Extracted page text
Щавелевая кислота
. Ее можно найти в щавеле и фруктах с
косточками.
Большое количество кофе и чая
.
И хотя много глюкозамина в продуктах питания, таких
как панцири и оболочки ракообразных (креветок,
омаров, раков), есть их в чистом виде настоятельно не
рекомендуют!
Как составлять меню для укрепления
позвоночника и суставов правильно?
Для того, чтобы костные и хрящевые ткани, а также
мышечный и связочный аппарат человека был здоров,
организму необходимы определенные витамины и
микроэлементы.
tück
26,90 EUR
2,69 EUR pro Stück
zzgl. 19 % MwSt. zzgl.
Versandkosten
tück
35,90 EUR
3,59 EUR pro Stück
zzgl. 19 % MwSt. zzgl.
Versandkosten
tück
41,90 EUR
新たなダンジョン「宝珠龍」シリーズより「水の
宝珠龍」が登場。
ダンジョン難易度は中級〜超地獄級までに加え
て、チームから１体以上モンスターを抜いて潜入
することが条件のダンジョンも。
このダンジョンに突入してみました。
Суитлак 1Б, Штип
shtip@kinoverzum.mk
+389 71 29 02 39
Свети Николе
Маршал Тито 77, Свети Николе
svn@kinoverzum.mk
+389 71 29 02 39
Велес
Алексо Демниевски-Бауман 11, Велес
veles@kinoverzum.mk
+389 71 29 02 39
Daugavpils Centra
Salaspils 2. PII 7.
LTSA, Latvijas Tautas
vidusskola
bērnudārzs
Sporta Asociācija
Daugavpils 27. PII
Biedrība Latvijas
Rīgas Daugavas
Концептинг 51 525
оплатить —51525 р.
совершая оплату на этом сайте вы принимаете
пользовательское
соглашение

---

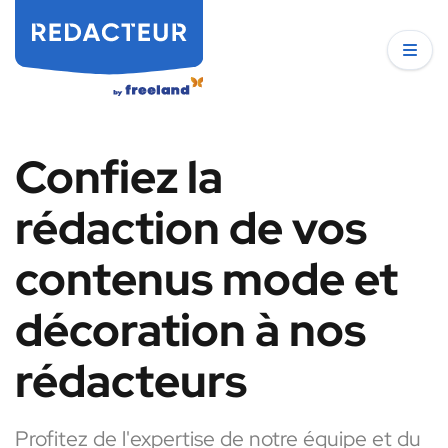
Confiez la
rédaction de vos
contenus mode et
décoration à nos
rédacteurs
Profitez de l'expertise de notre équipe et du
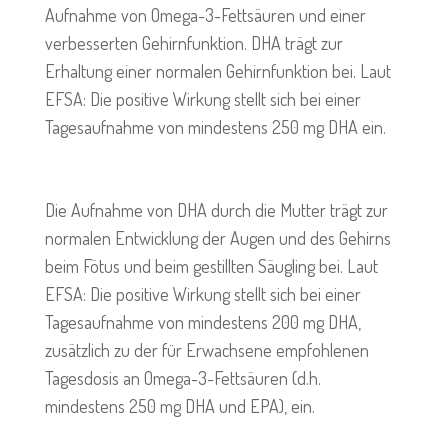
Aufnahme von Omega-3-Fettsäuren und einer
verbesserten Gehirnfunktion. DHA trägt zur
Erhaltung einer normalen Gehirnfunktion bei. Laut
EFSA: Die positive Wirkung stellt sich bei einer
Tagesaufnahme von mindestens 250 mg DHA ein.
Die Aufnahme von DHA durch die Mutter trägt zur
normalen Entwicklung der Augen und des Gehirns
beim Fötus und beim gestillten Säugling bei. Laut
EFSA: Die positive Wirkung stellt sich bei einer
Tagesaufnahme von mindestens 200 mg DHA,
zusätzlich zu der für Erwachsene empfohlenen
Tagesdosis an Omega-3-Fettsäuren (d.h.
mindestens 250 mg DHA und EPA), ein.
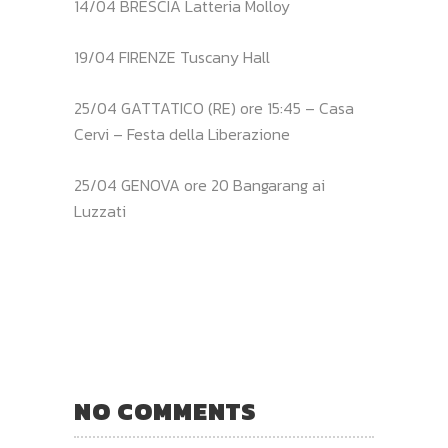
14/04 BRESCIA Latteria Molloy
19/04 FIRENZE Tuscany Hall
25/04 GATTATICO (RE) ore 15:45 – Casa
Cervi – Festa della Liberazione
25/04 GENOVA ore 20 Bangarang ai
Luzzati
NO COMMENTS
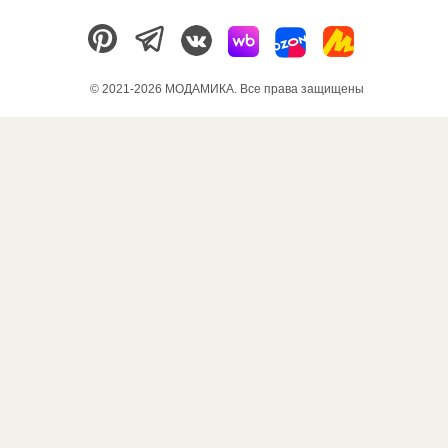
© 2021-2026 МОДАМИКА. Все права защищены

...

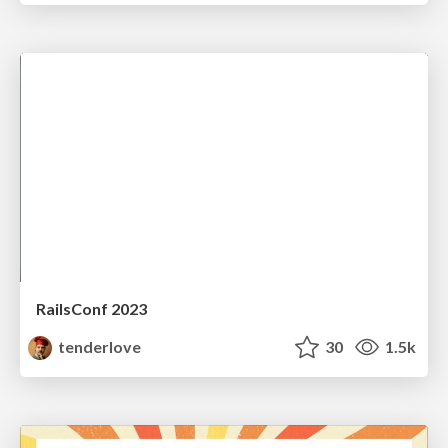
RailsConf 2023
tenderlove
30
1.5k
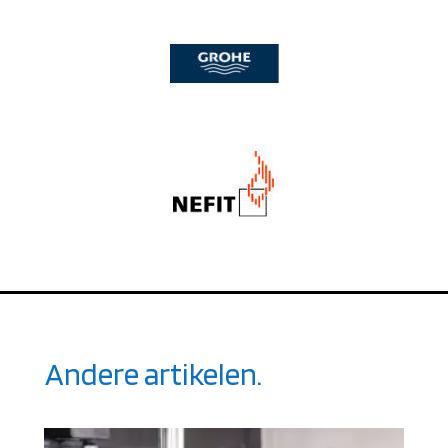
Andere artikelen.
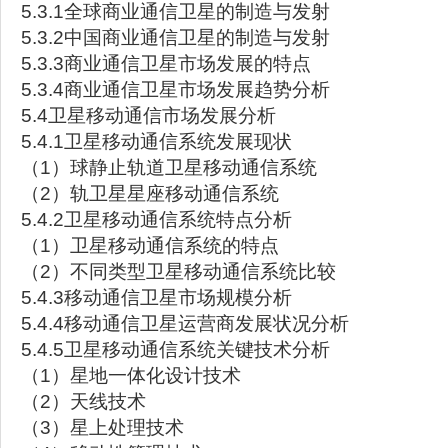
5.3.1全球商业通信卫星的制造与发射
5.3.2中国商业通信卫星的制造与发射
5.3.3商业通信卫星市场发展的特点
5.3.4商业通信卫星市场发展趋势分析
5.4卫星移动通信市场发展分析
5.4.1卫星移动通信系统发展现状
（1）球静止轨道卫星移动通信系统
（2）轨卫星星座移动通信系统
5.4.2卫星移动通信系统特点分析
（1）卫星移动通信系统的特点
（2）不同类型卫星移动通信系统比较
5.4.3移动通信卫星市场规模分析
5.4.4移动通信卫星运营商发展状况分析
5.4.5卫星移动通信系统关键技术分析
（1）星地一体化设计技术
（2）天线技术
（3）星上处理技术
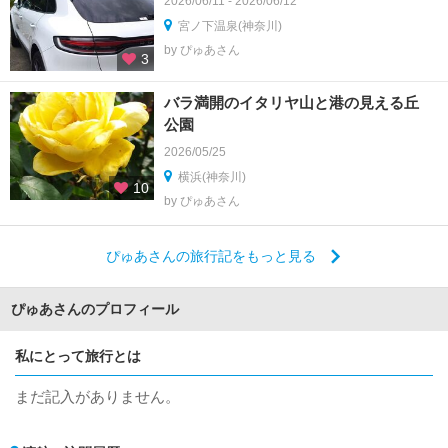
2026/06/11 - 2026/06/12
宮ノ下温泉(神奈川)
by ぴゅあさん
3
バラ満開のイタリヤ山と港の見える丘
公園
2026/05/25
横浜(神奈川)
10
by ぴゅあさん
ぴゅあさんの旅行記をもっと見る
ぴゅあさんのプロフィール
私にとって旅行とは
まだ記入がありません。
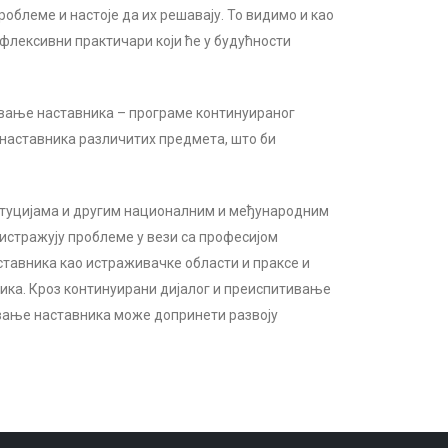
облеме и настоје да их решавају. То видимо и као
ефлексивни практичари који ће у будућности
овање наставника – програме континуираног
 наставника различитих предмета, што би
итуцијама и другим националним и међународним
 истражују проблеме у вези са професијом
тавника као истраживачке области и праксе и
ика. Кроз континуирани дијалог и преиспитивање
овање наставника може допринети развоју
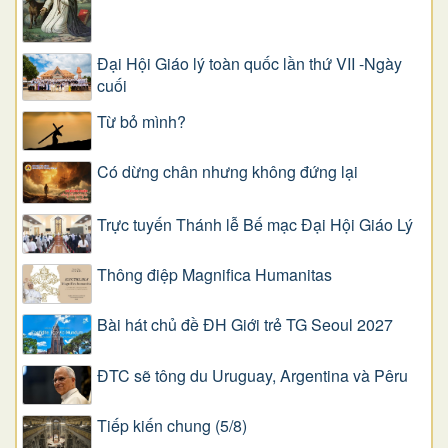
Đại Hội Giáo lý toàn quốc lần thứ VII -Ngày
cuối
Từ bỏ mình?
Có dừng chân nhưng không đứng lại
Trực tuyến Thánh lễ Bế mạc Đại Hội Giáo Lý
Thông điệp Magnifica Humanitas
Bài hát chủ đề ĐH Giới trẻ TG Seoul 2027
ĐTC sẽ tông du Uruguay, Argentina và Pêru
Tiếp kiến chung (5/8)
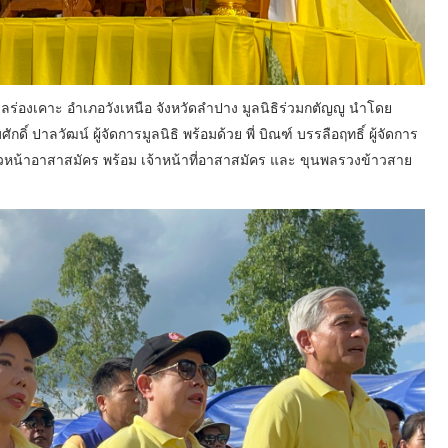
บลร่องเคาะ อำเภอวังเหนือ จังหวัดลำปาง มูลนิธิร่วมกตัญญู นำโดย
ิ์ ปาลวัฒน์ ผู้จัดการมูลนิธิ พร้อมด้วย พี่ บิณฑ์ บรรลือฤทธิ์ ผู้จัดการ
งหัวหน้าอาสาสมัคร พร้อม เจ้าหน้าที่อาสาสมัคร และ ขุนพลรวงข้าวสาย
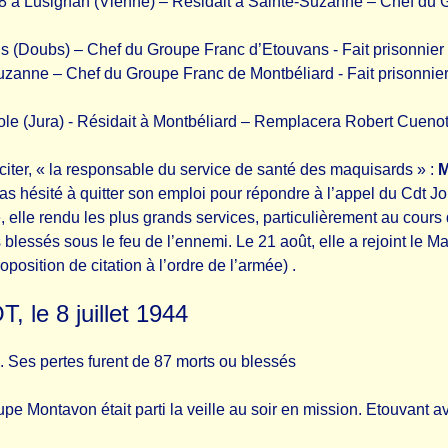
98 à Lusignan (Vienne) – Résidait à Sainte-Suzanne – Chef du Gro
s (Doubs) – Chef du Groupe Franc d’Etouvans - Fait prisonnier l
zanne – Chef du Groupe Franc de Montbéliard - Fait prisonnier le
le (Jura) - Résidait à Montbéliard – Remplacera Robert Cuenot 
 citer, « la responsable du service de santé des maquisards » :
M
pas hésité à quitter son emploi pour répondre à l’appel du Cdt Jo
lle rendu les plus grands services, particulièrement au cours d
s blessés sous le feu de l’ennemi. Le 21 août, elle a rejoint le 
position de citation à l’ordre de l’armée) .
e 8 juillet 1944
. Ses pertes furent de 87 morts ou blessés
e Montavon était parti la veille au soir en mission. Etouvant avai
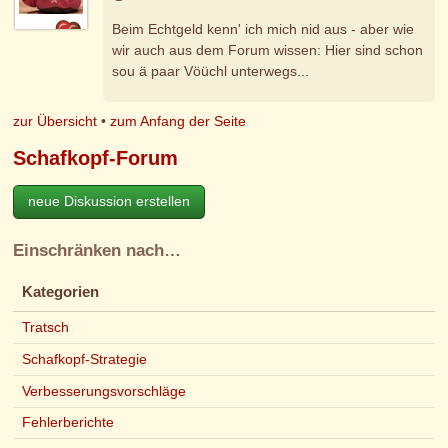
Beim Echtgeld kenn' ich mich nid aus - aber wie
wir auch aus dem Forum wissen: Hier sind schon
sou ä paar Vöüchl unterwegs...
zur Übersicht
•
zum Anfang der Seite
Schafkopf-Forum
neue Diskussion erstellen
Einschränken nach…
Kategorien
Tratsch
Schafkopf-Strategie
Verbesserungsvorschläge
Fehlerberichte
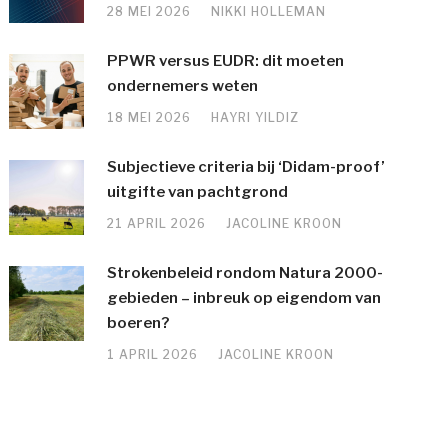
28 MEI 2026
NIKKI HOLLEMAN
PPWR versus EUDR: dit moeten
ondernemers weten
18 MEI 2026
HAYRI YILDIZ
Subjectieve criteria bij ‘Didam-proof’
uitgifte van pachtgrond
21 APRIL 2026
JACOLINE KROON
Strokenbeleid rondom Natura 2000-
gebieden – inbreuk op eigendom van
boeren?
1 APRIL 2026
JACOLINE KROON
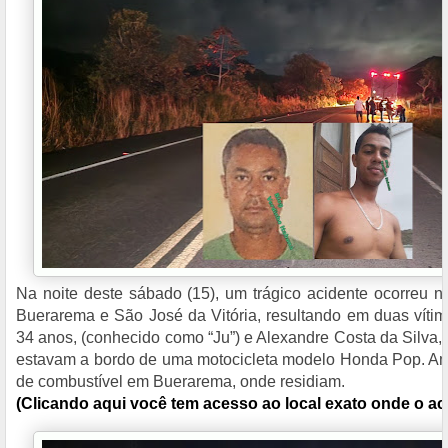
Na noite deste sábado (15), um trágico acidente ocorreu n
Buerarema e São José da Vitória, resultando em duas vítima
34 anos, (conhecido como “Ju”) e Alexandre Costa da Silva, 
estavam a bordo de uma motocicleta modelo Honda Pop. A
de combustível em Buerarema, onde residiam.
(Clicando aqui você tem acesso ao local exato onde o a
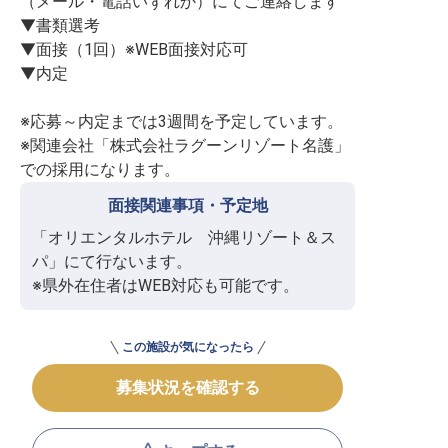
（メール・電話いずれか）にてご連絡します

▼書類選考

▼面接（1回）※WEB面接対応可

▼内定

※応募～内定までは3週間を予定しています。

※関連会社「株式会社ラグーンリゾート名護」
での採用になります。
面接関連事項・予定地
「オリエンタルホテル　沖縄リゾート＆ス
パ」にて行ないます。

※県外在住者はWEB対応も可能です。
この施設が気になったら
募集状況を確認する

→ **Exercise aim**
Identify every line in the records that contains the word "Gehirnfunktion", and copy each of those lines. Case counts.

→ **Exercise result**
verbesserten Gehirnfunktion. DHA trägt zur
Erhaltung einer normalen Gehirnfunktion bei. Laut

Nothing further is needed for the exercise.